I am reminded here of the comment I made a few minutes ago about reforms and
reformers who become wedded to the notion that they are about to save the
world only to find out later that the world doesn't really want to be saved.
This whole American Elect thing may be the wackiest one yet. It adds up, in
my estimation, to "I don't like the way things are now so I'm going to come
up with something that pushes the boundaries of the law and turns the
electoral process on its head no matter what the outcome." I start with an
innate distrust of anyone who thinks they know better than everyone else.
And listening to the advocates of AE, that's what I am feeling. One thing is
certain: it will help either the Dems, the Reps, or neither. Oh, yeah,
there's another certainty - some people will be attracted to it because they
just love sticking sticks in the spokes. If it wasn't this it would be
something else.
Larry

-----Original Message-----
From: law-election-bounces at department-lists.uci.edu
[mailto:law-election-bounces at department-lists.uci.edu] On Behalf Of Bev
Harris
Sent: Friday, November 11, 2011 11:04 AM
To: Smith, Brad
Cc: law-election at UCI.EDU
Subject: Re: [EL] American elect

I've recently read that Americans are more concerned about protecting their
hubcaps than protecting their vote. Perhaps that goes for election attorneys
as well.

While election lawyers on this list are ridiculing critics of
AmericanSelect.org, you ignore the point Rick Hasen made about the complete
lack of transparency and questionable (read: "impossible") security problems
of its Internet voting scheme.

A quick aside to Rick Hasen - I was glad to see your article, but the issue
is not "security", it's "transparency". You can never secure a computer
against its own administrator, so that's actually a moot point. The
insoluble problem of Internet voting is that it can never be publicly
authenticated. It conceals who voted, chain of custody of the votes, and the
count from the public, rendering the election nonpublic and controllable by
whoever controls the server.

Whether Peter Ackerman is well intentioned or not is irrelevant. If guessing
about people's intentions was relevant, banks could just stop videotaping
teller transactions. Instead, they could just focus on hiring employees who
are "well intentioned."

Regardless of whether Peter Ackerman is well intentioned, he appears to be
scarily clueless about how Internet voting actually works. He's not the only
one -- I met with Senator Mike Gravel, who is pushing for direct democracy
using Internet voting.

Also at this meeting was M.I.T. computer security expert Ron Rivest. Rivest
explained to Gravel that Internet voting cannot be secured. In a side
conversation with me, Rivest also admitted that it is not and never will be
possible to secure a computerized voting system from its own administrator.

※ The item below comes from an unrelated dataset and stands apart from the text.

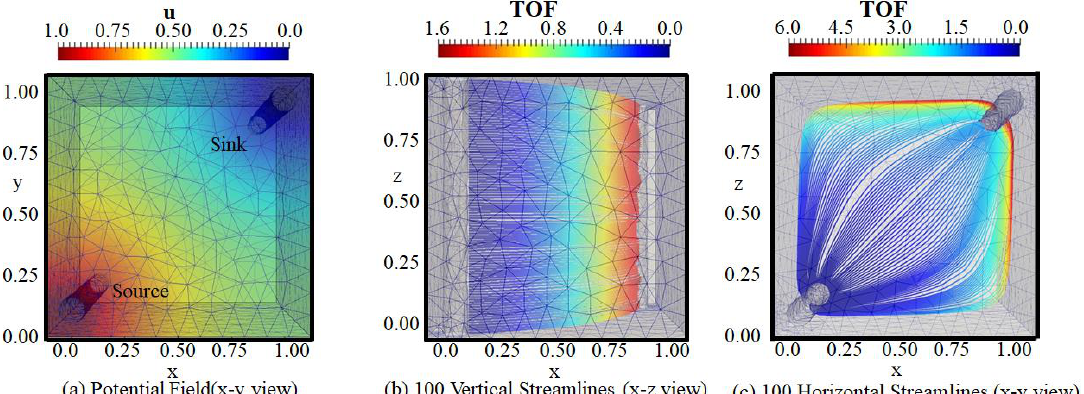
Figure 7. The result of Case 2. ( a ) The discretization of the calculation domain and the potential field (u), ( b ) and ( c ) show the streamline pattern from the x-y plane view and x-z plane view, respectively. ( u ), ( b , c ) show the streamline pattern from the x - y plane view and x-z plane view,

I'm sure that ridiculing imaginary conspiracy theories is more fun than
discussing how the mechanism used by AmericanSelect to control the choosing
process actually alters public ability to self-govern.

Bev Harris
Founder - Black Box Voting
http://www.blackboxvoting.org

* * * * *

Government is the servant of the people, and not the master of them. The
people, in delegating authority, do not give their public servants the right
to decide what is good for the people to know and what is not good for them
to know. We insist on remaining informed so that we may retain control over
the instruments of government we have created.